──────── Données extraites
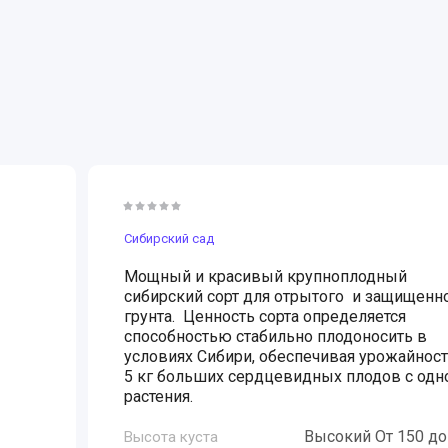
ощей
УДОБРЕНИЯ И ЗАЩИТА Р
Сидераты
ы
Сибирский сад
Мощный и красивый крупноплодный
сибирский сорт для отрытого и защищенн
грунта. Ценность сорта определяется
способностью стабильно плодоносить в
условиях Сибири, обеспечивая урожайност
5 кг больших сердцевидных плодов с одн
растения.
Высокий От 150 до
Высота куста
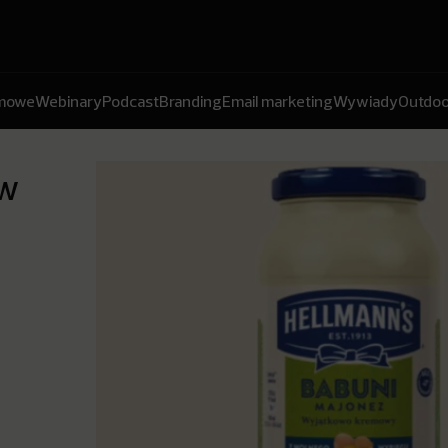
amowe
Webinary
Podcast
Branding
Email marketing
Wywiady
Outdoo
 w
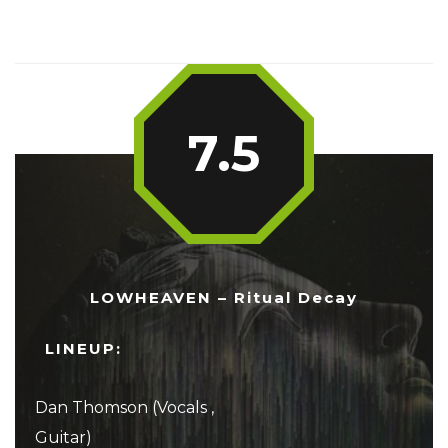
7.5
LOWHEAVEN – Ritual Decay
LINEUP:
Dan Thomson (Vocals ,
Guitar)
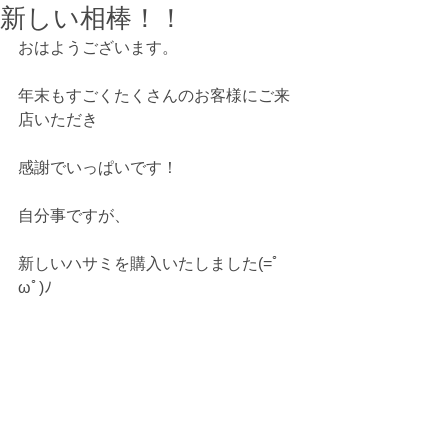
新しい相棒！！
おはようございます。
年末もすごくたくさんのお客様にご来
店いただき
感謝でいっぱいです！
自分事ですが、
新しいハサミを購入いたしました(=ﾟ
ωﾟ)ﾉ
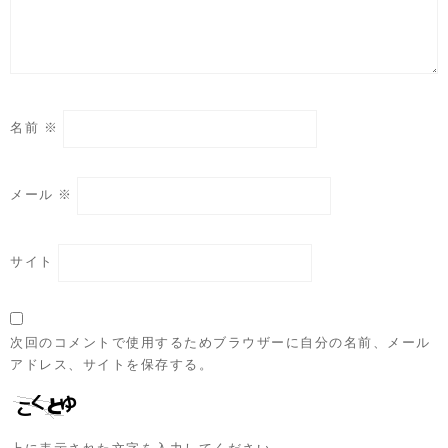
名前
※
メール
※
サイト
次回のコメントで使用するためブラウザーに自分の名前、メール
アドレス、サイトを保存する。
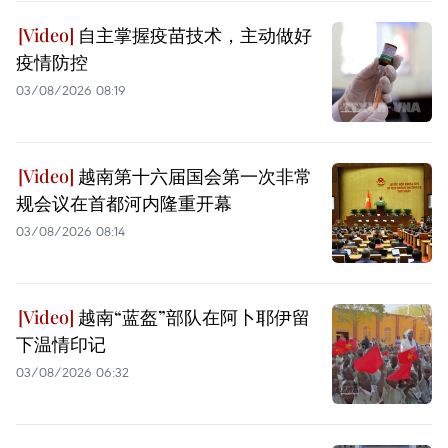
自主掌握疫苗技术，主动做好
疫情防控
03/08/2026 08:19
越南第十六届国会第一次非常
规会议在首都河内隆重开幕
03/08/2026 08:14
越南“蓝盔”部队在阿卜耶伊留
下温情印记
03/08/2026 06:32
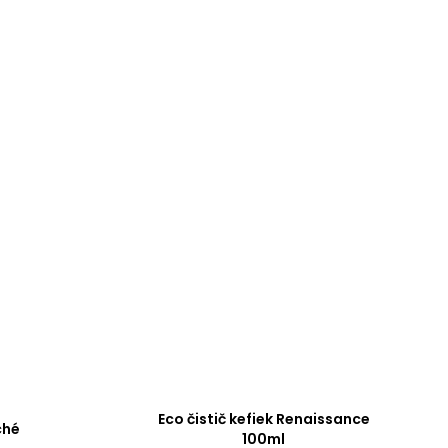
Eco čistič kefiek Renaissance
ché
100ml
────────────────
Exercice à traiter: Recopiez à l'identique les lignes de tous les items ci-dessus, sans reprendre les images dans votre réponse.

Exercice réalisé:
ощей
УДОБРЕНИЯ И ЗАЩИТА Р
Сидераты
ы
Сибирский сад
Мощный и красивый крупноплодный
сибирский сорт для отрытого и защищенн
грунта. Ценность сорта определяется
способностью стабильно плодоносить в
условиях Сибири, обеспечивая урожайност
5 кг больших сердцевидных плодов с одн
растения.
Высокий От 150 до
Высота куста
amowe
Webinary
Podcast
Branding
Email marketing
Wywiady
Outdoo
 w
7.5
LOWHEAVEN – Ritual Decay
LINEUP:
Dan Thomson (Vocals ,
Guitar)
新しい相棒！！
おはようございます。
年末もすごくたくさんのお客様にご来
店いただき
感謝でいっぱいです！
自分事ですが、
新しいハサミを購入いたしました(=ﾟ
ωﾟ)ﾉ
名前
※
メール
※
サイト
次回のコメントで使用するためブラウザーに自分の名前、メール
アドレス、サイトを保存する。
自主掌握疫苗技术，主动做好
疫情防控
03/08/2026 08:19
越南第十六届国会第一次非常
规会议在首都河内隆重开幕
03/08/2026 08:14
越南“蓝盔”部队在阿卜耶伊留
下温情印记
03/08/2026 06:32
Eco čistič kefiek Renaissance
ché
100ml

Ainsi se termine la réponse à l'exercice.